Study Guide

Platoon Politics

Politics

LT.WOLFE: I think in front of the men, it's necessary for me to give the orders.

Wolfe utters these remarks shortly after Barnes has given a litany of orders. Wolfe weakly attempts to assert his authority, but the politics of the platoon are such that Wolfe doesn't have a lot of say-so. The soldiers listen to Barnes, trust Barnes, and see him as their leader.

CRAWFORD: How come we always get f***ing ambush? Francis: 'Cause it's politics man, politics.

This short exchange makes it abundantly clear that platoon politics have a lot do with who gets the terrible job of a night ambush patrol. In this case, it's all the guys in Elias' squad, who have to go out because of the large number of new guys. The vets and the guys about to go on vacation (many of O'Neill's guys) are politically protected.

TAYLOR: I figured why should just the poor kids go off to war, and the rich kids always get away with it?

Taylor describes the politics of the military draft (the "rich kids" always seemed to be able to avoid being sent to war), and says that he volunteered for political reasons: joining the ranks of the "poor kids" is his way of trying to remedy a gross injustice. It's a political statement, and a noble one, maybe. But we're betting he regrets it.

TAYLOR: The village, which had stood for maybe a thousand years, didn't know we were coming that day. If they had, they would have run. Barnes was at the eye of our rage, and through him, our captain Ahab, he would set things right again, that day we loved him.

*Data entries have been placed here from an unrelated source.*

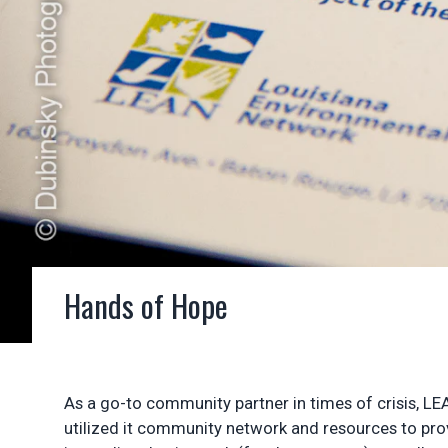
Hands of Hope
As a go-to community partner in times of crisis, LE
utilized it community network and resources to provi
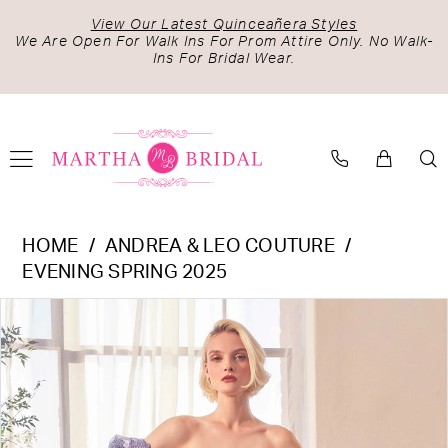
Skip
Skip
Enable
Pause
View Our Latest Quinceañera Styles
to
to
Accessibility
autoplay
We Are Open For Walk Ins For Prom Attire Only. No Walk-
Ins For Bridal Wear.
main
Navigation
for
for
content
visually
dynamic
impaired
content
Andrea
HOME
ANDREA & LEO COUTURE
&
EVENING SPRING 2025
Leo
PAUSE AUTOPLAY
PREVIOUS SLIDE
NEXT SLIDE
Products
Skip
Couture
0
Views
to
-
1
Carousel
end
A1398
2
|
Martha
3
Bridal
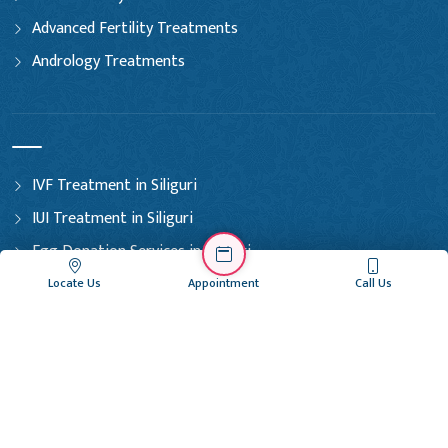
Advanced Fertility Treatments
Andrology Treatments
IVF Treatment in Siliguri
IUI Treatment in Siliguri
Egg Donation Services in Siliguri
Embryo Freezing in Siliguri
Locate Us
Appointment
Call Us
Sperm Donation Services in Siliguri
IVF Treatment in Coochbehar
IUI Treatment in Coochbehar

Taylor illustrates the politics of the platoon. Barnes is in charge. He's the real leader, the one responsible for "setting things right" for his men, just like political leaders are entrusted with setting things right for their citizens.

BARNES: Elias is a water walker, like them politicians in Washington trying to fight this war with one hand tied around their balls. Ain't no need or time for a courtroom out here

Barnes hates politics, even though he's willing to play the political game. He associates politics with total incompetence, a messianic or missionary idea about war that refuses to accept the brutal violence necessary to win.

BARNES: You don't tell me how to run my war Elias… Out here you belong to me.

Barnes makes it clear that he runs the show, even though Wolfe outranks him. This is Barnes's war, and he can conduct however he wants. In a way, he's just like the American politicians back home, running the war however they want.

TAYLOR: I say we frag that f***er tonight.

Taylor utters these words shortly after Elias' death, and they reflect a big part of Vietnam War military politics, and the plot of the film. "Fragging," or the killing of a fellow soldier, was the war's counterpart to political assassinations, and guys like Barnes and Taylor are willing to eliminate their friends-turned-enemies to achieve their political ends.